# [Exercise instructions]
Look through the data below and, wherever a line carries the word "width", please copy that line.

———

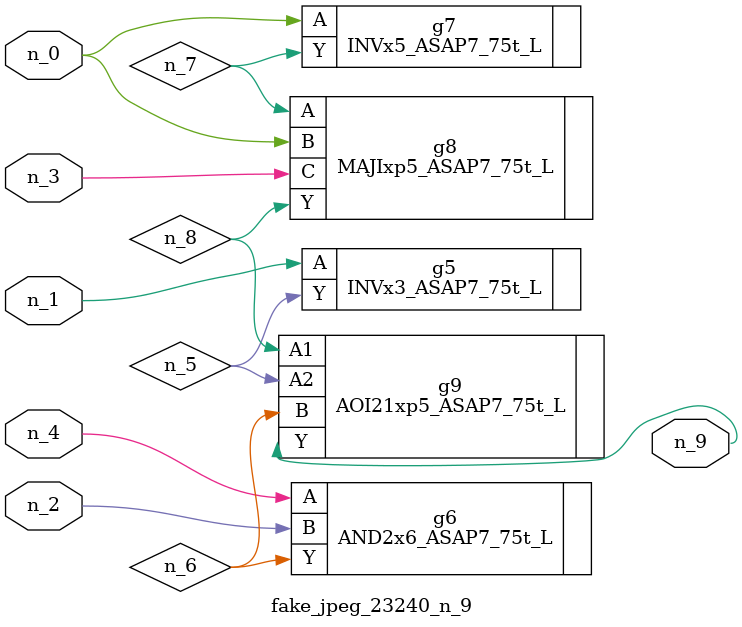
<source format=v>
module fake_jpeg_23240_n_9 (n_3, n_2, n_1, n_0, n_4, n_9);

input n_3;
input n_2;
input n_1;
input n_0;
input n_4;

output n_9;

wire n_8;
wire n_6;
wire n_5;
wire n_7;

INVx3_ASAP7_75t_L g5 ( 
.A(n_1),
.Y(n_5)
);

AND2x6_ASAP7_75t_L g6 ( 
.A(n_4),
.B(n_2),
.Y(n_6)
);

INVx5_ASAP7_75t_L g7 ( 
.A(n_0),
.Y(n_7)
);

MAJIxp5_ASAP7_75t_L g8 ( 
.A(n_7),
.B(n_0),
.C(n_3),
.Y(n_8)
);

AOI21xp5_ASAP7_75t_L g9 ( 
.A1(n_8),
.A2(n_5),
.B(n_6),
.Y(n_9)
);


endmodule
</source>
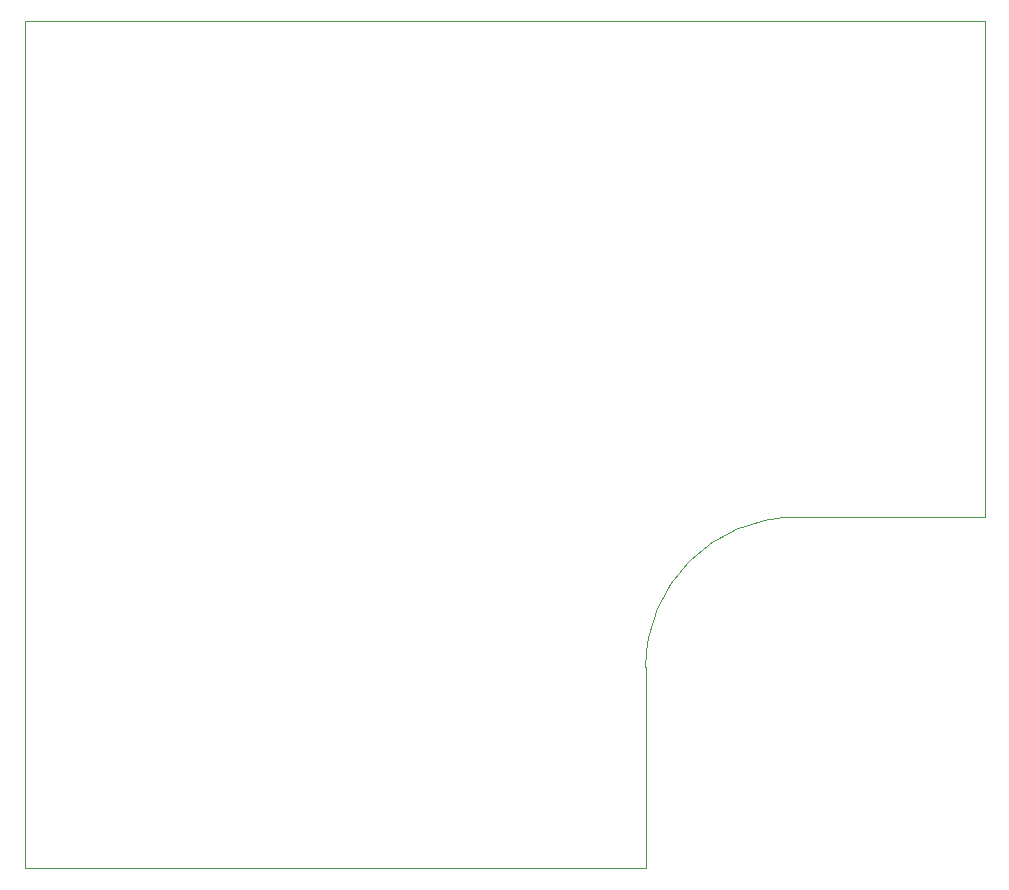
<source format=gm1>
G04 Layer_Color=16711935*
%FSLAX44Y44*%
%MOMM*%
G71*
G01*
G75*
%ADD139C,0.1000*%
D139*
X906780Y381000D02*
G03*
X779780Y254000I0J-127000D01*
G01*
X254000Y83820D02*
X634750D01*
X779780D02*
Y254000D01*
X254000Y83820D02*
Y801000D01*
X1066800D01*
Y381000D02*
Y801000D01*
X906780Y381000D02*
X1066800D01*
X634750Y83820D02*
X779780D01*
M02*

</source>
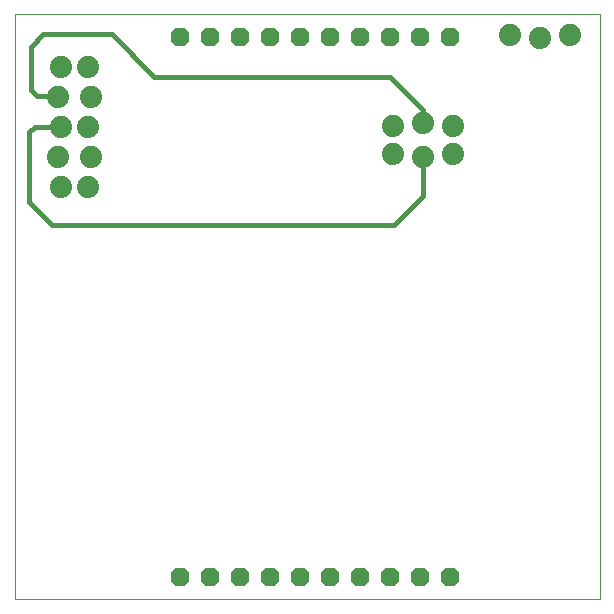
<source format=gtl>
G75*
%MOIN*%
%OFA0B0*%
%FSLAX25Y25*%
%IPPOS*%
%LPD*%
%AMOC8*
5,1,8,0,0,1.08239X$1,22.5*
%
%ADD10C,0.00000*%
%ADD11OC8,0.06300*%
%ADD12C,0.07400*%
%ADD13C,0.01600*%
D10*
X0005000Y0007500D02*
X0200000Y0007500D01*
X0200000Y0202500D01*
X0005000Y0202500D01*
X0005000Y0007500D01*
D11*
X0060000Y0015000D03*
X0070000Y0015000D03*
X0080000Y0015000D03*
X0090000Y0015000D03*
X0100000Y0015000D03*
X0110000Y0015000D03*
X0120000Y0015000D03*
X0130000Y0015000D03*
X0140000Y0015000D03*
X0150000Y0015000D03*
X0150000Y0195000D03*
X0140000Y0195000D03*
X0130000Y0195000D03*
X0120000Y0195000D03*
X0110000Y0195000D03*
X0100000Y0195000D03*
X0090000Y0195000D03*
X0080000Y0195000D03*
X0070000Y0195000D03*
X0060000Y0195000D03*
D12*
X0030500Y0175000D03*
X0029500Y0165000D03*
X0020500Y0165000D03*
X0019500Y0155000D03*
X0020500Y0145000D03*
X0029500Y0145000D03*
X0030500Y0155000D03*
X0019500Y0175000D03*
X0020500Y0185000D03*
X0029500Y0185000D03*
X0131063Y0165131D03*
X0131037Y0156069D03*
X0141037Y0155069D03*
X0151037Y0156069D03*
X0151063Y0165131D03*
X0141063Y0166131D03*
X0170000Y0195500D03*
X0180000Y0194500D03*
X0190000Y0195500D03*
D13*
X0141063Y0170537D02*
X0141063Y0166131D01*
X0141063Y0170537D02*
X0130000Y0181600D01*
X0051600Y0181600D01*
X0037400Y0195800D01*
X0014600Y0195800D01*
X0010500Y0191700D01*
X0010500Y0177300D01*
X0012600Y0175200D01*
X0019300Y0175200D01*
X0019500Y0175000D01*
X0020400Y0165100D02*
X0011800Y0165100D01*
X0009900Y0163200D01*
X0009900Y0139800D01*
X0017300Y0132400D01*
X0131500Y0132400D01*
X0141037Y0141937D01*
X0141037Y0155069D01*
X0020500Y0165000D02*
X0020400Y0165100D01*
M02*

</source>
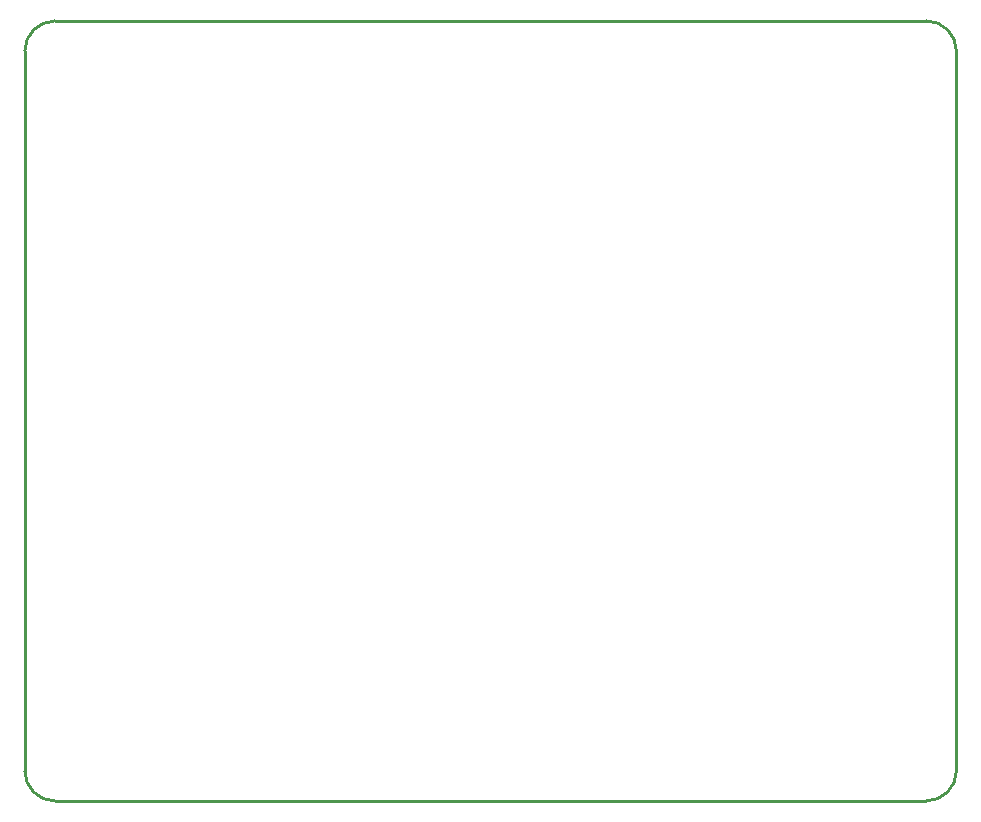
<source format=gko>
G04 Layer: BoardOutlineLayer*
G04 EasyEDA Pro v2.1.21.9b64d12f.b3811b, 2024-07-11 20:19:00*
G04 Gerber Generator version 0.3*
G04 Scale: 100 percent, Rotated: No, Reflected: No*
G04 Dimensions in millimeters*
G04 Leading zeros omitted, absolute positions, 3 integers and 3 decimals*
%FSLAX33Y33*%
%MOMM*%
%ADD10C,0.254*%
G75*


G04 Rect Start*
G54D10*
G01X35611Y-28956D02*
G01X35611Y-89916D01*
G03X38151Y-92456I2540J0D01*
G01X111938D01*
G03X114478Y-89916I0J2540D01*
G01Y-28956D01*
G03X111938Y-26416I-2540J0D01*
G01X38151D01*
G03X35611Y-28956I0J-2540D01*
G04 Rect End*

M02*

</source>
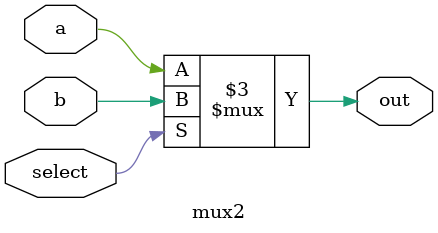
<source format=sv>
module mux2
 #(parameter width = 1)
  (input logic select,
  input logic  [width-1:0] a, b,
  output logic [width-1:0] out);
  
always_comb begin

  if(select)
    out = b;
  else
    out = a;

end
endmodule
</source>
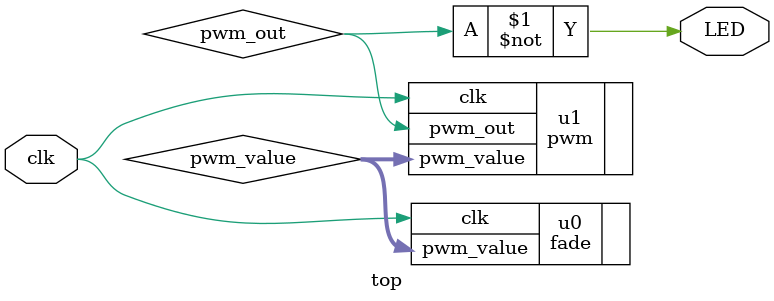
<source format=sv>
`include "fade.sv"
`include "pwm.sv"


module top #(
    parameter PWM_INTERVAL = 1200       // CLK frequency is 12MHz, so 1,200 cycles is 100us
)(
    input logic     clk, 
    output logic    LED
);

    logic [$clog2(PWM_INTERVAL) - 1:0] pwm_value;
    logic pwm_out;

    fade #(
        .PWM_INTERVAL   (PWM_INTERVAL)
    ) u0 (
        .clk            (clk), 
        .pwm_value      (pwm_value)
    );

    pwm #(
        .PWM_INTERVAL   (PWM_INTERVAL)
    ) u1 (
        .clk            (clk), 
        .pwm_value      (pwm_value), 
        .pwm_out        (pwm_out)
    );

    assign LED = ~pwm_out;

endmodule

</source>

———

# [Result for this task]
 #(parameter width = 1)
  input logic  [width-1:0] a, b,
  output logic [width-1:0] out);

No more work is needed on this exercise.